* ARTIKEL:

◇ ◇ ◇ ◇ ◇

Gusty Rikarno, S.Fil Pemimpin Umum MPC NTT |
PENDIDIKAN karakter melalui Gerakan
Literasi Sekolah telah menjadi trend
komoditi sekaligus promosi dalam dunia pendidikan. Sekolah sebagai sebuah
lembaga pendidikan tempat generasi bangsa bertumbuh dan berkembang secara
inteletual, emosional dan spiritual telah menjadikan literasi sebagai obyek
“jualan” untuk tujuan promosi. Beragam jenis karya tulis dalam beragam bentuk
baik buku, bulletin sekolah, laman website dan sebagainya ”dipasarkan” untuk
menarik minat masyarakat khususnya para calon orangtua murid.
Hemat
penulis, tidak ada yang salah dari kreatifitas produktif seperti ini.
Menjadikan literasi sebagai bagian dari “prodak” sebagai nilai jula sekolah di
tengah masyarakat. Namun demikian perlu dipahami bahwa pendidikan karakter yang
pertama dan utama, tidak dilaksanakan dalam pendidikan formal saja tetapi dalam
pendidikan informasi di keluarga, di lingkungan masyarakat dan bangsa. Artinya,
ada semacam benang merah yang menghubungkan literasi (aktifitas membaca dan
menulis) dengan aspek pengembangan karakter peserta didik seperti kejujuran,
kedisiplinan dan bertanggung jawab. Dari kegiatan membaca memampukan ia
(peserta didik) untuk mengamati berbagai persoalan di tengah masyarakat dan sedapat mungkin mampu member solusi atas
persoalan tersebut.
Dengan
demikian, pembentukan pendidikan karakter melalui gerakan literasi sekolah
tidak bersifat instant atau sekali jadi. Butuh sebuah proses yang panjang dan
berkelanjutan. Dengan demikian pendidikan karakter dapat dilakukan di sekolah
dengan menyosialisasikan dan melakukan karakter utama seperti solidaritas,
toleransi, penghargaan, kejujuran, tanggung jawab dalam masyarakat yang
multikultural. Sebagai anggota masyarakat siswa berkembang baik berdasar
etnisitas dan identitas nasional memiliki perspektif global dan
mengidentifikasi sebagai warganegara yang baik dan merasa jadi komunitas dunia.
Literasi
dan Pembentukan Karakter
Gerakan Literasi
Sekolah (GLS) yang dicanangkan Kemdikbud melalui Permendikbud Nomor 23 Tahun
2015 tentang Penumbuhan Budi Pekerti semakin hari semakin menampakkan gaungnya.

◇ ◇ ◇ ◇ ◇

* DATA YANG DITAMPILKAN:
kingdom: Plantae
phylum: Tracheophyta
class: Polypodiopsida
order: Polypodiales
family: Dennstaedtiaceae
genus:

◇ ◇ ◇ ◇ ◇

* LANGKAH YANG DIKERJAKAN:
1. Salin dengan tepat seluruh bagian artikel tentang literasi sekolah, dari "Menjadikan literasi sebagai bagian" terus sampai "persoalan tersebut.".
2. Teruskan artikel tentang literasi sekolah dan pendidikan karakter, mulai sesudah kalimat terakhirnya.

* JAWABAN BERURUTAN:
1.
Menjadikan literasi sebagai bagian dari “prodak” sebagai nilai jula sekolah di
tengah masyarakat. Namun demikian perlu dipahami bahwa pendidikan karakter yang
pertama dan utama, tidak dilaksanakan dalam pendidikan formal saja tetapi dalam
pendidikan informasi di keluarga, di lingkungan masyarakat dan bangsa. Artinya,
ada semacam benang merah yang menghubungkan literasi (aktifitas membaca dan
menulis) dengan aspek pengembangan karakter peserta didik seperti kejujuran,
kedisiplinan dan bertanggung jawab. Dari kegiatan membaca memampukan ia
(peserta didik) untuk mengamati berbagai persoalan di tengah masyarakat dan sedapat mungkin mampu member solusi atas
persoalan tersebut.

2.
Dari jenjang SD sampai dengan SMA/SMK, para guru dan siswa berlomba-lomba
menyukseskan program GLS, yang muaranya adalah penumbuhan budaya baca sejak
dini. Literasi merupakan kemampuan mengakses, mencerna, dan memanfaatkan
informasi secara cerdas. Penumbuhan budaya baca menjadi sarana untuk mewujudkan
warga sekolah yang literat, dekat dengan buku, dan terbiasa menggunakan bahan bacaan
dalam memecahkan beragam persoalan kehidupan. Pertanyaannya adalah, apa
sesungguhnya sasaran GSL? Apa manfaatnya bagi siswa khususnya dan bagi bangsa
umumnya? Tulisan ini mencoba menjawab pertanyaan tersebut.
Membaca dan
menulis adalah dua hal yang saling mengadandaikan. Penulis trampil selalu
datang dari seorang pembaca yang tekun. Penulis “Novel Badut Malaka” Robert
Fahik dalam sebuah kegiatan bimbingan teknis menulis untuk para siswa dan guru
berujar, seorang yang jarang baca, bisa saja menghasilakan tulisan. Sangat
bisa. Namun, ketahuilah hasil tulisan itu akan terasa hambar, dangkal dan
kering. Pembaca bakal “tersesat” dalam sebuah logika berpikir yang tumpang
tindih. Lain hal dengan seorang penulis yang juga seorang pembaca yang tekun.
Ia akan menulis seperti halnya air yang mengalir dari hulu sampai ke muara.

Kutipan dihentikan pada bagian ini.